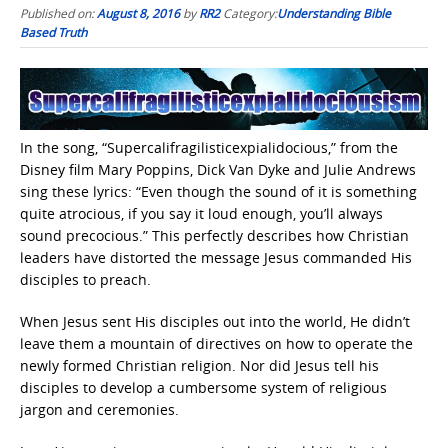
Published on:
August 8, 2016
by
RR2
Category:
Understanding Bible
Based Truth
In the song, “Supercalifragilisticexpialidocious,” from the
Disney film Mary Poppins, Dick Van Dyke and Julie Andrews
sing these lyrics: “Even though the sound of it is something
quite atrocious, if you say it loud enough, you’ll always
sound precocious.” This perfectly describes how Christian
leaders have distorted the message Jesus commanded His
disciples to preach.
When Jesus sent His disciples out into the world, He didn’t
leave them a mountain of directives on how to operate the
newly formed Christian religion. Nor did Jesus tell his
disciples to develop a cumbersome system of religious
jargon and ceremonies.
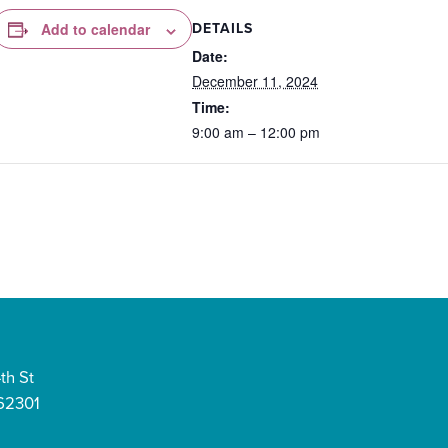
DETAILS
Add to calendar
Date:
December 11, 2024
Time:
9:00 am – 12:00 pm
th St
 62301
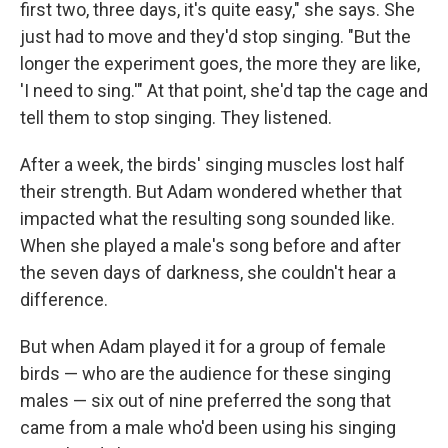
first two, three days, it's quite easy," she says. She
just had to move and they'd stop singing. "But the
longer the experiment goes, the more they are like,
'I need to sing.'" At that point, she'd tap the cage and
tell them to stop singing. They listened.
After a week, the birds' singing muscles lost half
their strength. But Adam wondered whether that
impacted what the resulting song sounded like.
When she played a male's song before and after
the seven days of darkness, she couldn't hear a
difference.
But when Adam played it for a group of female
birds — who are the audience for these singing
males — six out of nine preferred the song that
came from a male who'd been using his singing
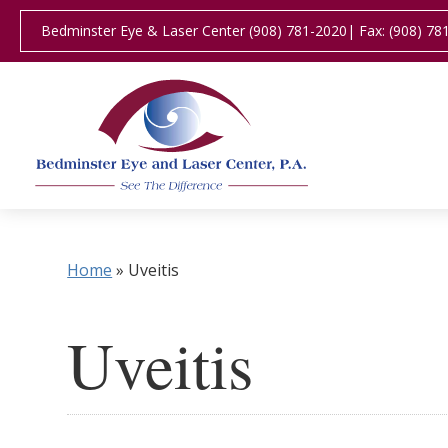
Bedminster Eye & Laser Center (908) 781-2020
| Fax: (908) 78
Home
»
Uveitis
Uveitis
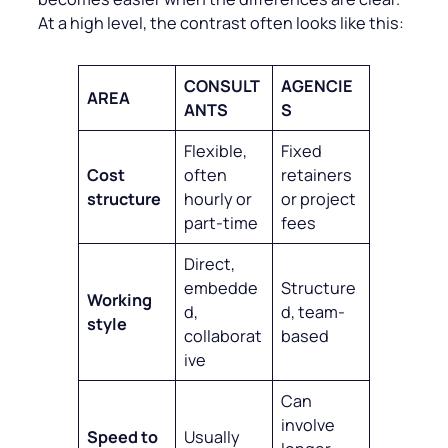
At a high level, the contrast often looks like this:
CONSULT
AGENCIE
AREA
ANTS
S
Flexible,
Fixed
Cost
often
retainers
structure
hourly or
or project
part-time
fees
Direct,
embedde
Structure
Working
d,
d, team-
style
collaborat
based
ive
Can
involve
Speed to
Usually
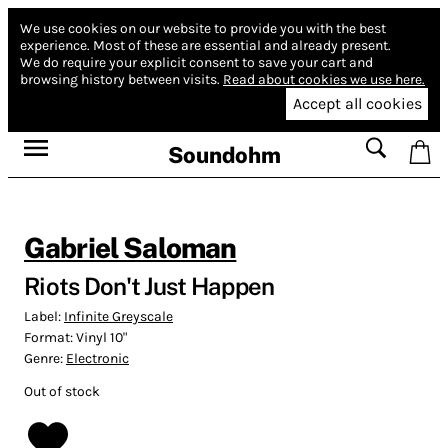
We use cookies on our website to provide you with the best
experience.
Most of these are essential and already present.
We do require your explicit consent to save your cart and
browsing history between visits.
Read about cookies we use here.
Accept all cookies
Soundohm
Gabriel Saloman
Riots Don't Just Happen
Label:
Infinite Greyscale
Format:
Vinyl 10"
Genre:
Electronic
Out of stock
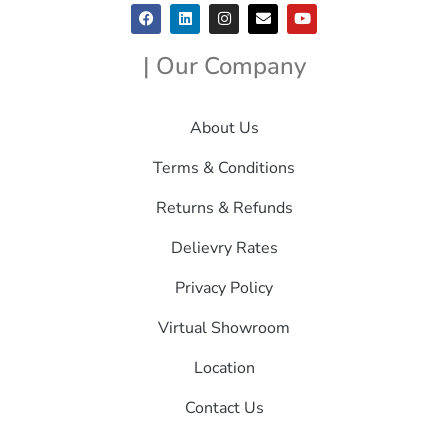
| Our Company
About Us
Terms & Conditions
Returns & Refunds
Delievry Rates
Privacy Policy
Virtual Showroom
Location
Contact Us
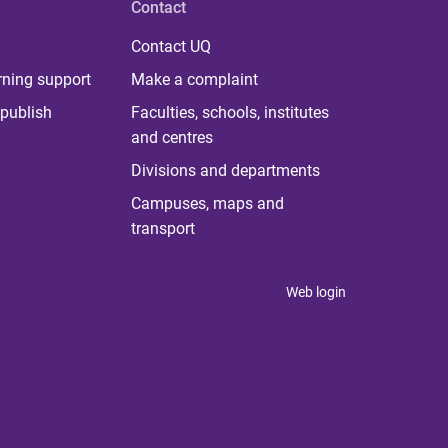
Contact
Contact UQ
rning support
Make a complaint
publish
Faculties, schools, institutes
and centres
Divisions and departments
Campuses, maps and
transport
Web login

# # # # # # #

§ **INSTRUCTIONS TO FOLLOW**
Wherever an image sits in the data, omit it; everything else must be copied exactly.

§ **TASK RESULT**
Published on:
August 8, 2016
by
RR2
Category:
Understanding Bible
Based Truth
In the song, “Supercalifragilisticexpialidocious,” from the
Disney film Mary Poppins, Dick Van Dyke and Julie Andrews
sing these lyrics: “Even though the sound of it is something
quite atrocious, if you say it loud enough, you’ll always
sound precocious.” This perfectly describes how Christian
leaders have distorted the message Jesus commanded His
disciples to preach.
When Jesus sent His disciples out into the world, He didn’t
leave them a mountain of directives on how to operate the
newly formed Christian religion. Nor did Jesus tell his
disciples to develop a cumbersome system of religious
jargon and ceremonies.
DETAILS
Add to calendar
Date:
December 11, 2024
Time:
9:00 am – 12:00 pm
th St
 62301
first two, three days, it's quite easy," she says. She
just had to move and they'd stop singing. "But the
longer the experiment goes, the more they are like,
'I need to sing.'" At that point, she'd tap the cage and
tell them to stop singing. They listened.
After a week, the birds' singing muscles lost half
their strength. But Adam wondered whether that
impacted what the resulting song sounded like.
When she played a male's song before and after
the seven days of darkness, she couldn't hear a
difference.
But when Adam played it for a group of female
birds — who are the audience for these singing
males — six out of nine preferred the song that
came from a male who'd been using his singing
Bedminster Eye & Laser Center (908) 781-2020
| Fax: (908) 78
Home
»
Uveitis
Uveitis
At a high level, the contrast often looks like this:
CONSULT
AGENCIE
AREA
ANTS
S
Flexible,
Fixed
Cost
often
retainers
structure
hourly or
or project
part-time
fees
Direct,
embedde
Structure
Working
d,
d, team-
style
collaborat
based
ive
Can
involve
Speed to
Usually
We use cookies on our website to provide you with the best
experience.
Most of these are essential and already present.
We do require your explicit consent to save your cart and
browsing history between visits.
Read about cookies we use here.
Accept all cookies
Soundohm
Gabriel Saloman
Riots Don't Just Happen
Label:
Infinite Greyscale
Format:
Vinyl 10"
Genre:
Electronic
Out of stock
| Our Company
About Us
Terms & Conditions
Returns & Refunds
Delievry Rates
Privacy Policy
Virtual Showroom
Location
Contact Us
Contact
Contact UQ
rning support
Make a complaint
publish
Faculties, schools, institutes
and centres
Divisions and departments
Campuses, maps and
transport
Web login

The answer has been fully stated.